While you copy the lines below, skip the pictures and keep the rest exact.

Supplied information:
+-------+
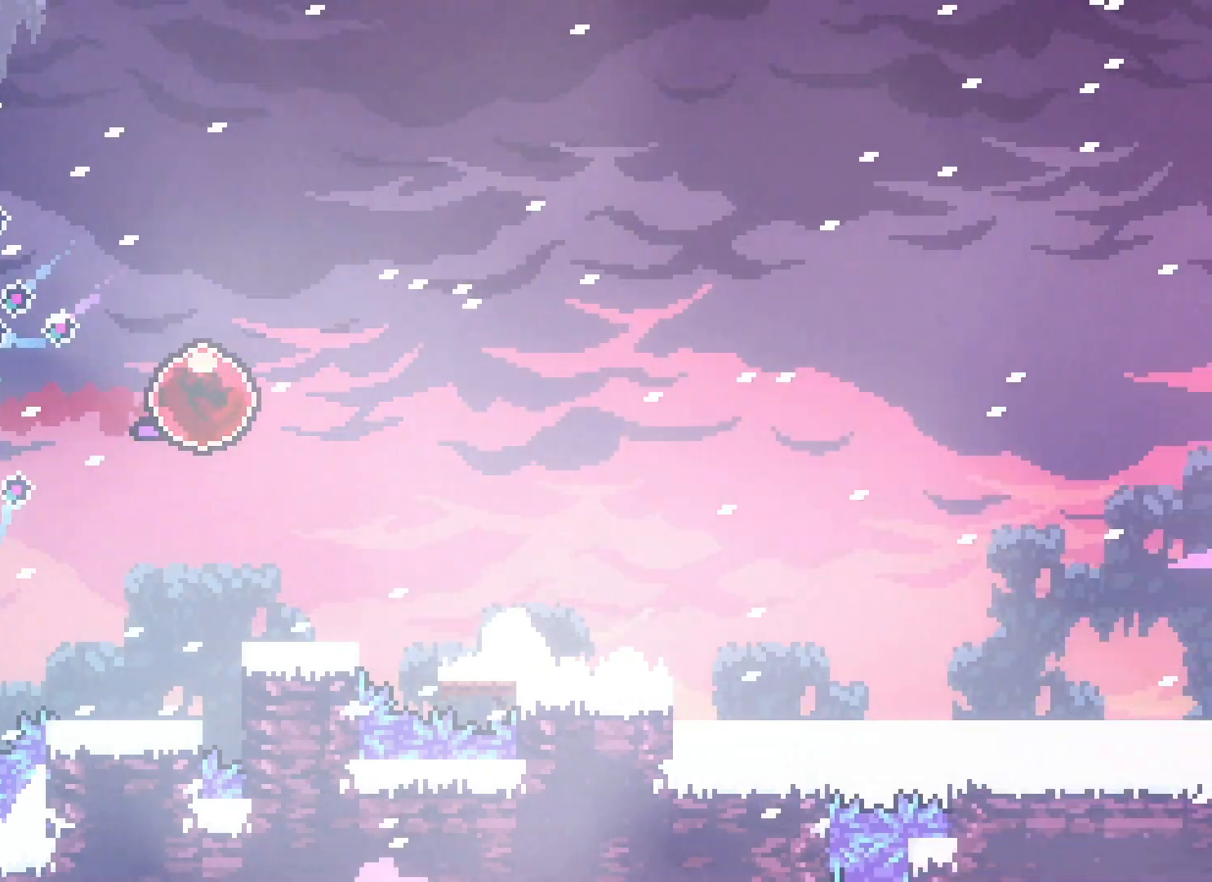
{"keys": [], "events": [[133, "right", "up"]]}
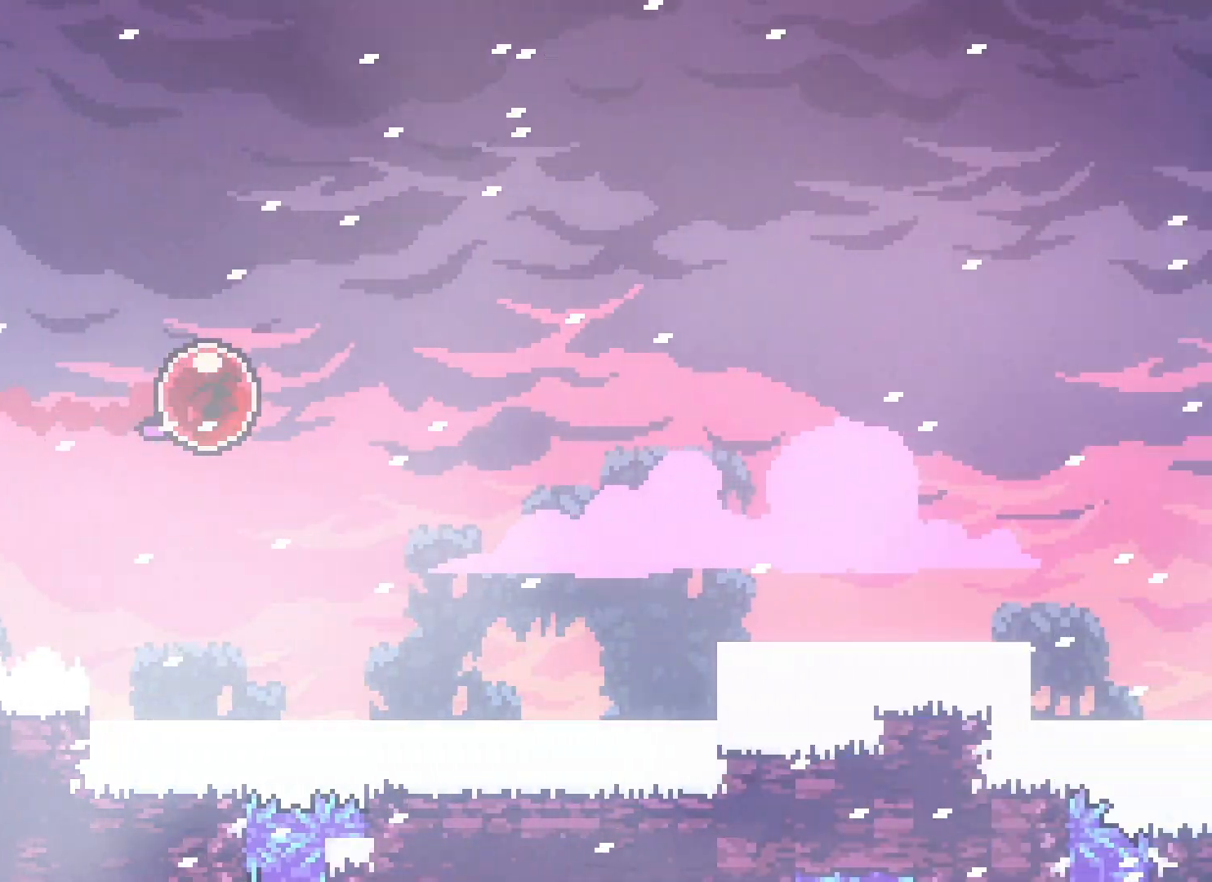
{"keys": [], "events": []}
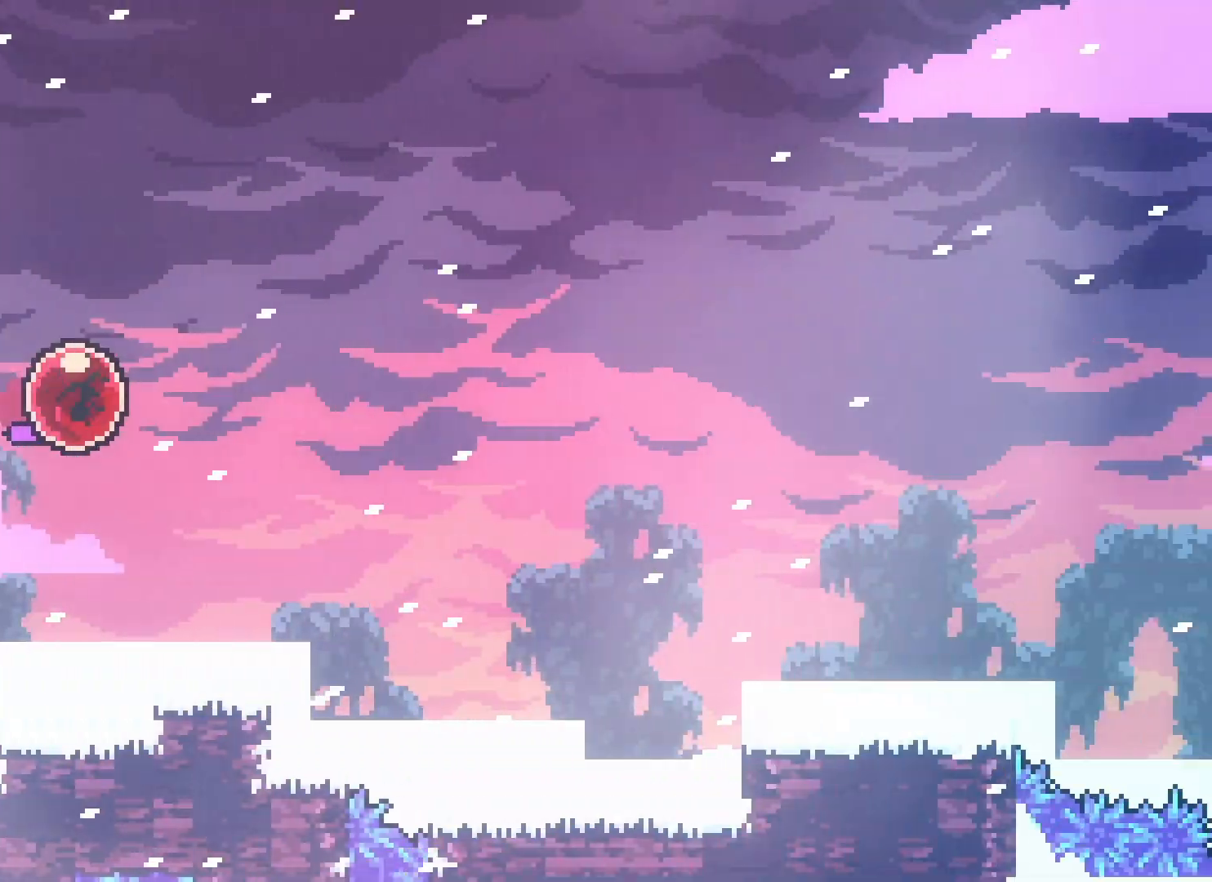
{"keys": [], "events": []}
+-------+
Response:
{"keys": [], "events": [[133, "right", "up"]]}
{"keys": [], "events": []}
{"keys": [], "events": []}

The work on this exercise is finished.